Iterating over multiple runs - no new articles in spite of memoize=False
Issue by tomthebuzz
Wed Aug 8 14:30:59 2018
Originally opened as https://github.com/codelucas/newspaper/issues/605
Am getting towards the end of my wisdom: Whenever I manually start a new run over a portfolio of 10 sources and processing the articles I seem to be getting the correct number of articles. If however I execute the same code within an iterating "while TRUE:" loop with a 30-60 minute wait state and with the deletion of the original np.build() variables and with memoize_articles=False (in both Build() and Article() statements) I always seem to be getting only the articles from the initial run, no matter if the source has published new articles within the waiting time or not.
Anyone have made similar experiences and found a workable solution?
Comment by naivelogic
Mon Aug 27 02:14:17 2018
Yes, i am currently having the same problem. the only workable solution i could find was to manually go to the cache location of the feeds ~/newspaper_scraper/feed_category_cache and remove the files. i have yet to develop a solution to do this in the py function. Hope this helps.
Comment by codelucas
Mon Aug 27 07:07:48 2018
Thanks for filing this @tomthebuzz and also @naivelogic.
If what you guys are reporting is true then this seems to be a serious bug. I will try to reproduce but can you two also share the precise commands you ran to get this issue so I can verify? + what OS are you using
Comment by tomthebuzz
Mon Aug 27 08:32:27 2018
Hi Lucas,
unfortunately it does not reproduce constantly. While iterating in 10min intervals I have 7-8 out 10 that show this behavior and 2-3 that work as expected. It has improved somewhat since I have included catching download() errors via try / except. Will continue to monitor and revert as soon as I can report something more enlightening.
Cheers -Tom
Tom Debus
Managing Partner
Integration Alpha GmbH Fabrikstrasse 5 6330 Cham Switzerland
mobile: +41 79 335 38 42 email: [email protected]
www.integrationalpha.com
On 27 Aug 2018, at 09:08, Lucas Ou-Yang [email protected] wrote:
Thanks for filing this @tomthebuzz and also @naivelogic.

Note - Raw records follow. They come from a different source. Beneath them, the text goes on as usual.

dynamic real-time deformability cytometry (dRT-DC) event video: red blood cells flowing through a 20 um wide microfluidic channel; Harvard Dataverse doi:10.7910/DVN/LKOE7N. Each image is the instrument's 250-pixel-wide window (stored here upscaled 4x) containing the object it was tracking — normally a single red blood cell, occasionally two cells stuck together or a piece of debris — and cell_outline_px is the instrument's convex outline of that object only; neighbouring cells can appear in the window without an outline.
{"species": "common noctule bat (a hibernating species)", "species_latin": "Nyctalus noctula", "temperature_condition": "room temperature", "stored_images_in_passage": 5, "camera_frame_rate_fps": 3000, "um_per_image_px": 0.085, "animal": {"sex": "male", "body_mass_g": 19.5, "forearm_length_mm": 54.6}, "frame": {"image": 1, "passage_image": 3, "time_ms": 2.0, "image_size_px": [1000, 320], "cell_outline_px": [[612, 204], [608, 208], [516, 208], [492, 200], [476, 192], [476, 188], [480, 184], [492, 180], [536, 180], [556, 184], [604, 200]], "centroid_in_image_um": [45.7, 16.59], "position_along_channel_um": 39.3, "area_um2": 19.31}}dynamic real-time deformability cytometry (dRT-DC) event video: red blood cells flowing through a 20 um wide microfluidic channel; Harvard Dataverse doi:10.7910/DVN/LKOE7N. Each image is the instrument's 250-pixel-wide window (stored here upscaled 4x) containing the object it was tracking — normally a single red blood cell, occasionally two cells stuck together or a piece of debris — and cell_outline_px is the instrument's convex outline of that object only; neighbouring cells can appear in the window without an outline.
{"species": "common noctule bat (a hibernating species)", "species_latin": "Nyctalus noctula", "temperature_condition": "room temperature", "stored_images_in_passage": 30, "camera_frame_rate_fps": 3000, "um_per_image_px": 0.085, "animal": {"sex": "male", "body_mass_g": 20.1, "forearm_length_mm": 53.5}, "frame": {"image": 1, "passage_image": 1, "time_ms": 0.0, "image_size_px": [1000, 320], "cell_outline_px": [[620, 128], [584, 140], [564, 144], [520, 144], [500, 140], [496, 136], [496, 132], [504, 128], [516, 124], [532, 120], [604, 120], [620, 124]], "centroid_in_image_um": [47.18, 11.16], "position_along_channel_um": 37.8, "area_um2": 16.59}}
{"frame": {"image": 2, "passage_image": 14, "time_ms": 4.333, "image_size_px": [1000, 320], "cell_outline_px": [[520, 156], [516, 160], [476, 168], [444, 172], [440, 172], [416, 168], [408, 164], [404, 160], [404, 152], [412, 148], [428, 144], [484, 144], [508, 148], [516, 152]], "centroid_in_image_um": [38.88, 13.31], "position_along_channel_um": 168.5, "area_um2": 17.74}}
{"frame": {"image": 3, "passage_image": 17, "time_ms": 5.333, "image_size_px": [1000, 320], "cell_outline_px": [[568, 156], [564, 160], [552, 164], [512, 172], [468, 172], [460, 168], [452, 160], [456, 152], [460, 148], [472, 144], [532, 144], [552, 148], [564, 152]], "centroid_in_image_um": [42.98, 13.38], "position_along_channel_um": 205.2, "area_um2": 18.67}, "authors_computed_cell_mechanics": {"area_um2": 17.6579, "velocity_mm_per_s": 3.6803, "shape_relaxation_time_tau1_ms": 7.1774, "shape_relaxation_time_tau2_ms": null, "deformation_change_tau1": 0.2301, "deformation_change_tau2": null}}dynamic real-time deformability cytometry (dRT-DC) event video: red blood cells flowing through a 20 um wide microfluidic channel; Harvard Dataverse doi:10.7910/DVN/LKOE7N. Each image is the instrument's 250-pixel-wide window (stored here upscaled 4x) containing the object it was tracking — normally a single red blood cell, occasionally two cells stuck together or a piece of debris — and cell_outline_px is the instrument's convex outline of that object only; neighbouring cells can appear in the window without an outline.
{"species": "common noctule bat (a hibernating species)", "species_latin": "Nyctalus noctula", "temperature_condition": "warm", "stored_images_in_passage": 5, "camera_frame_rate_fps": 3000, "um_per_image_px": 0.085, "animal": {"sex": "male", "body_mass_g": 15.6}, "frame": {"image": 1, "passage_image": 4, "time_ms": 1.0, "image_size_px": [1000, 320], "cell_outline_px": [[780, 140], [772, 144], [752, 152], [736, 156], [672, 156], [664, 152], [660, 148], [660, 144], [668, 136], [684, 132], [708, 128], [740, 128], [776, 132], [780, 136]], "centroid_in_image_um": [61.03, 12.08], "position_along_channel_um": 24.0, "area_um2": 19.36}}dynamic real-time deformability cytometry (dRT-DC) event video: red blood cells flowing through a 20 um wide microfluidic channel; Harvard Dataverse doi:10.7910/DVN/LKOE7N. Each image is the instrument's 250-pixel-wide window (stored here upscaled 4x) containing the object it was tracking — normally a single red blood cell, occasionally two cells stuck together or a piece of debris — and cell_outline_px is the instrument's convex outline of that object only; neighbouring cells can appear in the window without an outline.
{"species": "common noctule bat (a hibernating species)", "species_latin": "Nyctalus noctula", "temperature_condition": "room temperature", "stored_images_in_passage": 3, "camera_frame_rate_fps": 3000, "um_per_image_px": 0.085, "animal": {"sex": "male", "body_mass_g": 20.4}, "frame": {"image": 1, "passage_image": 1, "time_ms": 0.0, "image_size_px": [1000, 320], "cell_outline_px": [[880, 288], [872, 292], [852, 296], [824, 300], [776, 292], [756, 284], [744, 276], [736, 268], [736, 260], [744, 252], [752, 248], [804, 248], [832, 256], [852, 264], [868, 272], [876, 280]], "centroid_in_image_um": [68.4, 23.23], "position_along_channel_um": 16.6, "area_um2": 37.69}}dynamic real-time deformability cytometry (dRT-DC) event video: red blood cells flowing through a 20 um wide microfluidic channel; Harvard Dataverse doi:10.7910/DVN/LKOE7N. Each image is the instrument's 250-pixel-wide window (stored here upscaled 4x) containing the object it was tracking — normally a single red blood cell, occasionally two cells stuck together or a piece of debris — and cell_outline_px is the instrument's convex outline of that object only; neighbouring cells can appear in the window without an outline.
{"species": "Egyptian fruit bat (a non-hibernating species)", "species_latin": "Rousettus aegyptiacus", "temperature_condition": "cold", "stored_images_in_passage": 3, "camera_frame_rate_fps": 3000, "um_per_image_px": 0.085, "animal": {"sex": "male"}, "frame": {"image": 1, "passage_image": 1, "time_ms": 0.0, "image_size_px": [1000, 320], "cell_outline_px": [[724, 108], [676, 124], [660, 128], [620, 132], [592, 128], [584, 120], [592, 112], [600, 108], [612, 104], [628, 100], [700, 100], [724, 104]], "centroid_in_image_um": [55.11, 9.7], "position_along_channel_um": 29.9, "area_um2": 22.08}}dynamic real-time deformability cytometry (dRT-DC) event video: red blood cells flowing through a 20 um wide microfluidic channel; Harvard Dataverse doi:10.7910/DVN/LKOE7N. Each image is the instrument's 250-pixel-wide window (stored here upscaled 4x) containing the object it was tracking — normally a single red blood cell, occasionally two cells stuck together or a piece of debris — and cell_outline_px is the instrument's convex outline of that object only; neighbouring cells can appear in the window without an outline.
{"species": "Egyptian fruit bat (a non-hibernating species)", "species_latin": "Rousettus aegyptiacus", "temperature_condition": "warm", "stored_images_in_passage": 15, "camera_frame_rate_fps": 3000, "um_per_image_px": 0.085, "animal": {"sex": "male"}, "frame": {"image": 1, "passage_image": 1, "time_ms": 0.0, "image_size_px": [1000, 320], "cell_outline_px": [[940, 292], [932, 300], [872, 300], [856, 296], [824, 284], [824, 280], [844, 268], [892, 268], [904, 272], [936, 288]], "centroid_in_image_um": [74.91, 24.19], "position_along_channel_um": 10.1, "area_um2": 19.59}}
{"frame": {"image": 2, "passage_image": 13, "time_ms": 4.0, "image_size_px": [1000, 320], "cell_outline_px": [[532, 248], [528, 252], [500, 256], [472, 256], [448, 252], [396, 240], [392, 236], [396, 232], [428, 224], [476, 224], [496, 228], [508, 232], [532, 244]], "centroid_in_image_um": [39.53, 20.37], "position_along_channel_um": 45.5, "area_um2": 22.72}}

If what you guys are reporting is true then this seems to be a serious bug. I will try to reproduce but can you two also share the precise commands you ran to get this issue so I can verify? + what OS are you using
— You are receiving this because you were mentioned. Reply to this email directly, view it on GitHub, or mute the thread.
Comment by codelucas
Mon Sep 3 06:17:50 2018
The memoization behavior is beginning to get very annoying since a lot of users are reporting issues with the api out of confusion, indicating the api is not perfect
The way newspaper has handled memoizing content since the start was to cache previously scraped articles on disk and not re-scrape them mostly because a few newspaper.build() calls on the same website will get you rate limited/banned since the heavy load of requests. Sure, we can let the users/callers themselves do the caching, but the library is already late in design phase and it's late for a big change like that.
I still think memoizing content should be default, but maybe we can force in logging.info statements whenever the memoizing happens so it's very clear when articles are cached/not cached
Comment by naivelogic
Thu Sep 6 21:32:35 2018
Hey Lucas, patron my response delay, I do like the memorization functionality bc it limits the amount of processing required. I'm glad the feature is there, because I would had to manually created such a function. However, the caching seems to be the root of the problem where we arent able to interate over a list of URLs.
To remediation this issues, similar to tom's approach, the fix that has sufficiency worked for me is as follows:
import os
cache_to_remove = '/home/<insert user name>/.newspaper_scraper/feed_category_cache/f3b78688afc588cf439322fd84aca09a805e8a6f'
# removal of article from cache that is included in scrapper function
try: os.remove(cache_to_remove)
except OSError: pass
Comment by codelucas
Mon Sep 10 23:08:07 2018
Thanks for your thoughts @naivelogic
In newspaper/utils.py we have a function available for clearing the cache per news source. Check it out and please suggest improvements in this cache cleaning API
https://github.com/codelucas/newspaper/blob/master/newspaper/utils.py#L273-L280
judging based on the reports from you and @tomthebuzz, perhaps there is a bug where even memoize_articles is False, there are still things getting cached when they shouldn't be..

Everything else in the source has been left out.